The head of the UMP, Nicolas Sarkozy, also interpreted the result of the referendum as a mandate to carry out a fundamental “reform” of the country. His first statement after the results were announced amounted to an application for the position of head of the French government. If the crisis keeps intensifying then even a resignation of the president—Chirac’s acknowledged heir-apparent is Sarkozy—cannot be ruled out.
The most important advantage still enjoyed by the establishment parties is the absence of either an independent political orientation or independent party of the working class. The role of the so-called “far-left”—from the left wing of the Socialist Party to the Ligue Communiste Révolutionnaire and the French Communist Party—is to prevent any development in this direction. They spread the illusion that the ruling circles could, under pressure from below, be forced to carry out a fundamentally different policy and in this way they cling to the “left” wing of the bourgeoisie itself.
The LCR is striving to develop an alliance with the Communist Party, which for its part seeks an alliance with the left wing of the Socialist Party, which in turn winks favourably in the direction of the right wing of the party and to Laurent Fabius. There is no doubt as to the orientation of figures like Fabius, Henri Emannuelli (SP) or Marie George Buffet (CP) if they gain political influence. All of them are bourgeois politicians who defend the French state and the capitalist order.
One recalls the period in office of François Mitterrand (French Socialist Party), who made similar left noises in the 1970s until he lurched sharply to the right in 1982, just one year after his election as president. One of his prime ministers at the time was Fabius, who today reaches out to the left opponents of the constitution. Lionel Jospin cultivated his own “left” aura until, as head of the French government, he revealed himself to be a run-of-the-mill capitalist politician.

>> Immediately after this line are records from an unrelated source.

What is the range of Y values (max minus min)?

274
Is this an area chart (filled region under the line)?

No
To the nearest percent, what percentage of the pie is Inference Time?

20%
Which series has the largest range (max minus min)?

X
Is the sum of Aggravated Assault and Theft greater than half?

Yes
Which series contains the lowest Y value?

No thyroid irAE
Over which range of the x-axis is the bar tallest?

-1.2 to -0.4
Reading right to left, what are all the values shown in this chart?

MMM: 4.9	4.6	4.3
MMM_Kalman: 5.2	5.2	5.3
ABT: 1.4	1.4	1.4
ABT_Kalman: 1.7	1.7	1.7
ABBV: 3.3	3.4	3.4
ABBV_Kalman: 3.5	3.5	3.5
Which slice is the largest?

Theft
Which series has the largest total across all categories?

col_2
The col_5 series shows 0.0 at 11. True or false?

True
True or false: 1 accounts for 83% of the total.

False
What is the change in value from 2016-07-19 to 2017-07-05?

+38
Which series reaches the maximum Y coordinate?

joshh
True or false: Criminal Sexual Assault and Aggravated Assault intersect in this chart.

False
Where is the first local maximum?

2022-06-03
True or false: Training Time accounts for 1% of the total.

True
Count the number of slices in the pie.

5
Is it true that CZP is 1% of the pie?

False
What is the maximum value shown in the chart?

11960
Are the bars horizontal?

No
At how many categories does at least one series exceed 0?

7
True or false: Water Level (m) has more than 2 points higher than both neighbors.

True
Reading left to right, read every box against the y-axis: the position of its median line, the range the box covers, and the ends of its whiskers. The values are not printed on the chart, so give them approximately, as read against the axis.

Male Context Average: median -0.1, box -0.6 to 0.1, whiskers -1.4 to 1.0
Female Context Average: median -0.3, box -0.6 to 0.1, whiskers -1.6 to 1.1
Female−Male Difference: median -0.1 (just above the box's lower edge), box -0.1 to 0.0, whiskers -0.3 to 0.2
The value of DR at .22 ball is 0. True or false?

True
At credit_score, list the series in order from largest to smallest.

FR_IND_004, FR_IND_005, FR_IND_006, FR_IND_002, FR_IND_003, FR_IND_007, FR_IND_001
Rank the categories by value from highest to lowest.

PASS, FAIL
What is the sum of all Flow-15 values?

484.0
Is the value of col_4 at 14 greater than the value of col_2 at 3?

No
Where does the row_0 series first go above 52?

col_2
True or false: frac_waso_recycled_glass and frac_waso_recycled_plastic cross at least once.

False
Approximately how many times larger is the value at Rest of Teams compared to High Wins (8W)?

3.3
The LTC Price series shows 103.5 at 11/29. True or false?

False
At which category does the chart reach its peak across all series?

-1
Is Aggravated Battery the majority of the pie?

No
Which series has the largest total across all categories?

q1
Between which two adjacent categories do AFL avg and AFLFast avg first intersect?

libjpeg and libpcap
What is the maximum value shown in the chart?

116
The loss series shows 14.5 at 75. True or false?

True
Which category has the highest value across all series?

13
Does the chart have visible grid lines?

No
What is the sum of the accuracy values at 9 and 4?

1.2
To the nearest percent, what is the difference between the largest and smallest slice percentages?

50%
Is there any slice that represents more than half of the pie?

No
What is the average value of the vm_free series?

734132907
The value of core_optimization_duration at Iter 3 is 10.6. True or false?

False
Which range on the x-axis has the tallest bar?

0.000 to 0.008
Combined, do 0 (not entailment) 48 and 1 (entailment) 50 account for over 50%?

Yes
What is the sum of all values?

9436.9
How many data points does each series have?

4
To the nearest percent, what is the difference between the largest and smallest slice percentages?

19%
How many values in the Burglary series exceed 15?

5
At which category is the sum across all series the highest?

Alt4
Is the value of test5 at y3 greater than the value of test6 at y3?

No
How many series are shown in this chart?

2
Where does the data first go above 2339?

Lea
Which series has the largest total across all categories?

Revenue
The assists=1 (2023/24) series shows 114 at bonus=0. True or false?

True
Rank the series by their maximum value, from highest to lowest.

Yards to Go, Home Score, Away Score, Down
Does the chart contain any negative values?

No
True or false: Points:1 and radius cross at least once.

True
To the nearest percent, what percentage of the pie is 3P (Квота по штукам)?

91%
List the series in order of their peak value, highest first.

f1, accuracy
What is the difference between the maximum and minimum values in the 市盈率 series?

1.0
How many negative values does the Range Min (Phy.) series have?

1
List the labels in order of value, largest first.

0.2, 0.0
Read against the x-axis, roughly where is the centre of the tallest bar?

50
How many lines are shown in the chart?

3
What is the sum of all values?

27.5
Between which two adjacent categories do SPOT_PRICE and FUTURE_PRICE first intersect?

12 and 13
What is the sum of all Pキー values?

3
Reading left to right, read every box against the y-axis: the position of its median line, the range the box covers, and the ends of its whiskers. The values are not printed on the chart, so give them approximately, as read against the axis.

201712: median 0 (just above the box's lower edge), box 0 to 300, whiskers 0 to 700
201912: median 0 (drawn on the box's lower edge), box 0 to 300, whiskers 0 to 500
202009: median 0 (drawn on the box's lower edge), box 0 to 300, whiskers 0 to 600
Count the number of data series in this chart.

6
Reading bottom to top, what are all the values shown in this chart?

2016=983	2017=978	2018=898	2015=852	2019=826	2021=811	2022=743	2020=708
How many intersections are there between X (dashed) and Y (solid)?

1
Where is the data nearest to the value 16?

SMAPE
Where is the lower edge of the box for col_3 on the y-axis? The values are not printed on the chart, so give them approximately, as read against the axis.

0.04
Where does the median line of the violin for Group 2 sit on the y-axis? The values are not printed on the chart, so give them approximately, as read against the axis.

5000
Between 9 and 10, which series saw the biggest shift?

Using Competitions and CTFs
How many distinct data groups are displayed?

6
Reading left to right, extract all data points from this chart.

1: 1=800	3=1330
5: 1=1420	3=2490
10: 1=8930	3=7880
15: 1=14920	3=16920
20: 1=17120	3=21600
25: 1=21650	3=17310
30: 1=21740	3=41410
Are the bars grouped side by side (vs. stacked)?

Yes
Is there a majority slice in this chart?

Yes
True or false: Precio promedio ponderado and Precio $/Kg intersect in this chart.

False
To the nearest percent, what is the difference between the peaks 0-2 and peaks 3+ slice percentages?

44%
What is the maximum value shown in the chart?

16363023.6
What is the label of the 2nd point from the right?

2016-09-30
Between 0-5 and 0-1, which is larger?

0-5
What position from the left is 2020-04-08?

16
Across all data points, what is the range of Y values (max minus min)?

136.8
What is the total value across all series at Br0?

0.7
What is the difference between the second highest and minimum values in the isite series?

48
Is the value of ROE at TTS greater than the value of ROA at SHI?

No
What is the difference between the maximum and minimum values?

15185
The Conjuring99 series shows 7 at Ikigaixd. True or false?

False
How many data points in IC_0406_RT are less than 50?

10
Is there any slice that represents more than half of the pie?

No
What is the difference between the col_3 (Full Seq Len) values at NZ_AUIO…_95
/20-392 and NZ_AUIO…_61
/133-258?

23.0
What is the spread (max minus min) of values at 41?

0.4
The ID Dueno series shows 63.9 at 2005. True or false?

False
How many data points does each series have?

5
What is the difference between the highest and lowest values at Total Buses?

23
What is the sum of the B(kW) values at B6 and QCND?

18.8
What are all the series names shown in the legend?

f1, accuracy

The democratic rights and social gains of the working class can only be defended on the basis of a socialist programme that challenges capitalist property relations. Only the struggle for the United Socialist States of Europe can overcome the division of the continent into rival nation states and enable the utilisation and further development of its enormous wealth and productive forces in the interest of society as a whole.